I think it is important to not keep asking your daughter about this as she may end up feeling that she is somehow failing you by not having friends. Children interpret things very differently to adults. Focus on asking her if she is happy, not how many friends she has.
And if she does not have friends then having to ask people to come around for tea would just be embarressing for her, hence she recoils.

Why do you not see if she wants to get involved in after school activities that some of the others might be involved in like brownies or sports etc?

The teacher could also make more of an effort to get the children to work in pairs etc for some activities to encourage your dd to make a friend.

MrsHoarder Fri 14-Oct-11 16:14:24

Also, if she feels under pressure by you to appear to have friends, it makes it much easier for other children to pick on her. I had a similar problem, and only the girl who made my life a misery at school would come to my house for tea. Sweetness and light in front of my mum but then tormented me as soon as her back was turned.

If she seems happy, and is a self-sufficient type then relax the pressure to "make friends" and just let her be. She'll make friends when she's ready in life.

MajorBOO Fri 14-Oct-11 16:25:03

Are you sociable as a family? Do you have lots of friends over yourself?

Please don't see this as me being critical, I am just asking for 2 reasons:
1) kids often mimic their parents, if she sees having guests as stressful for you (& lord knows not everyone is comfortable with an open door policy) it maybe stressful for her too.
And 2) if you're quite an independent person who doesn't need lots of friends around, then she may just be a chip off the old block.

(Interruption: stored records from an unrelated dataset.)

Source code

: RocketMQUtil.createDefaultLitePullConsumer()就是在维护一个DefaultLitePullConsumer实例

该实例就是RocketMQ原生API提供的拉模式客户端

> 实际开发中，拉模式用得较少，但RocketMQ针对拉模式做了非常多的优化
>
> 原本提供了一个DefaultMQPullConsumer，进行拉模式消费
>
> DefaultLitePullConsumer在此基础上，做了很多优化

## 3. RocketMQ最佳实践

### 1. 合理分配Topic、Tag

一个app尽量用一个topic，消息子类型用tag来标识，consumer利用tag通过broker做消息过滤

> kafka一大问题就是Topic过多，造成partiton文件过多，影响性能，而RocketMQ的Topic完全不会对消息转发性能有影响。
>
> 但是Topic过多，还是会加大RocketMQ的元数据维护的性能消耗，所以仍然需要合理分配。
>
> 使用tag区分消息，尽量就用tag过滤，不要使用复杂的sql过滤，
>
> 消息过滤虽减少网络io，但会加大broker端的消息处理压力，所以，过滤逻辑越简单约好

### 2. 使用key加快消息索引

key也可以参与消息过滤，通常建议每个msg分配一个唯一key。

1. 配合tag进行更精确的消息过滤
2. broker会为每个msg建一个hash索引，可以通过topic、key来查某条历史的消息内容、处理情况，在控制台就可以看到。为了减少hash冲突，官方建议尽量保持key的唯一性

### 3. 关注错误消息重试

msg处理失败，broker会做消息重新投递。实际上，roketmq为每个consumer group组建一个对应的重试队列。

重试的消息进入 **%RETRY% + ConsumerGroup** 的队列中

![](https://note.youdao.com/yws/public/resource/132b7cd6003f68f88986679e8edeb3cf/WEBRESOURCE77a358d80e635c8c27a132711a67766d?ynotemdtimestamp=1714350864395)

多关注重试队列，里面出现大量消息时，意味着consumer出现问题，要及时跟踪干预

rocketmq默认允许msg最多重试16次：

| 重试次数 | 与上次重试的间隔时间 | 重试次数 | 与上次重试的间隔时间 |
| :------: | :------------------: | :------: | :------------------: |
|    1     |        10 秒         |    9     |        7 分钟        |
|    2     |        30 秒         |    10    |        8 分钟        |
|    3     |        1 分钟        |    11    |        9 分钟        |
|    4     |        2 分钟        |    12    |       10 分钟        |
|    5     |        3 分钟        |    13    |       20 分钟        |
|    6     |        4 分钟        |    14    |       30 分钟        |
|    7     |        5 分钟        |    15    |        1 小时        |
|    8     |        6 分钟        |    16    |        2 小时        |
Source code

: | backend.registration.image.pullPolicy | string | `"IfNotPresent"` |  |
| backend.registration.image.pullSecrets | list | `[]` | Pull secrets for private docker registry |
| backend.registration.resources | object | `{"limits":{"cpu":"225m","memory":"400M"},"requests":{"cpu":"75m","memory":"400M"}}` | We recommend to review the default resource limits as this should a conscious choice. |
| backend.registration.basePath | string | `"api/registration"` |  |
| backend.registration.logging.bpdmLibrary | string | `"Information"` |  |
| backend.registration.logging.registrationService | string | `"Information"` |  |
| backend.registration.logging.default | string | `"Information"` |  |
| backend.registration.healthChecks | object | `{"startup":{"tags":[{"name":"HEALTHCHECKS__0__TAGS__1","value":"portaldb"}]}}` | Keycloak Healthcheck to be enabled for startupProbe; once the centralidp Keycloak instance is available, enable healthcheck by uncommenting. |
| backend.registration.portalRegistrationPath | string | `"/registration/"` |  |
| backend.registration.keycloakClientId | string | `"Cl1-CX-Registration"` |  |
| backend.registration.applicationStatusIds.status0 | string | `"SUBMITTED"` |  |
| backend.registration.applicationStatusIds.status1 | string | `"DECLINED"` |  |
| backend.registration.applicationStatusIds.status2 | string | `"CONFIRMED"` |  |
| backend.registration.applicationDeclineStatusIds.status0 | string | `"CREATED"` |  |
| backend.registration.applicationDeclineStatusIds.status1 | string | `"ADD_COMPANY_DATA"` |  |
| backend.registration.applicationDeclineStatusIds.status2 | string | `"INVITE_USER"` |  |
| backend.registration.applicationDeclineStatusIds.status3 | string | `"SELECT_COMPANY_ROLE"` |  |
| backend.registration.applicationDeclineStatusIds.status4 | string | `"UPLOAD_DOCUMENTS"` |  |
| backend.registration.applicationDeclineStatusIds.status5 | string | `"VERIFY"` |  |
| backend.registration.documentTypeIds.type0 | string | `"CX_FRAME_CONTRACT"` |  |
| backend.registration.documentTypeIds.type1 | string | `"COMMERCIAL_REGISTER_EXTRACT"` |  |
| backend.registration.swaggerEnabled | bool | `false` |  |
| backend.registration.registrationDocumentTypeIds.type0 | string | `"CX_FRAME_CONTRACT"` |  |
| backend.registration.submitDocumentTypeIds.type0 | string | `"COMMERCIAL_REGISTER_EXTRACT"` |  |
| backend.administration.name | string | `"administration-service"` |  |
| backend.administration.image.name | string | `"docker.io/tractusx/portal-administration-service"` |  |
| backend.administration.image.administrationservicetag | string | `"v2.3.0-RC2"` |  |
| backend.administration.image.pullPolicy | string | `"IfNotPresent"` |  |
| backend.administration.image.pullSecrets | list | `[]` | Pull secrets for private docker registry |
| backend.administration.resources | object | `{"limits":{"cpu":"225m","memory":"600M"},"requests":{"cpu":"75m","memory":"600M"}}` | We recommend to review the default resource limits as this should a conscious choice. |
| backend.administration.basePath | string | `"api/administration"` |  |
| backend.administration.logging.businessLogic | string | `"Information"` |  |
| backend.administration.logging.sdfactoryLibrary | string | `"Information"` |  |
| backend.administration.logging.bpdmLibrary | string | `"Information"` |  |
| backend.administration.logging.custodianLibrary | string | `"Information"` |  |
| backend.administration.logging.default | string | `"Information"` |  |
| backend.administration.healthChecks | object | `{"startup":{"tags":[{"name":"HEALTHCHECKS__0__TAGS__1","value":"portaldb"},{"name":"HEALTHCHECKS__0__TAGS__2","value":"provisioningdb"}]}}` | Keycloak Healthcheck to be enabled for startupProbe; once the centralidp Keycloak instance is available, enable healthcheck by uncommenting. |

Not every child can be the most popular kid at school, but I would just facilitate her chances of making friends by joining after-school clubs that are quite social, and making sure that you as a family join in local events so you all get to know people that way.

HairyToe Fri 14-Oct-11 17:29:21

YADNBU our school has a 'playground friend ' system where older children look out for people on their own, round them up and organise games with the
. It works really well and the older kids love the responsibility.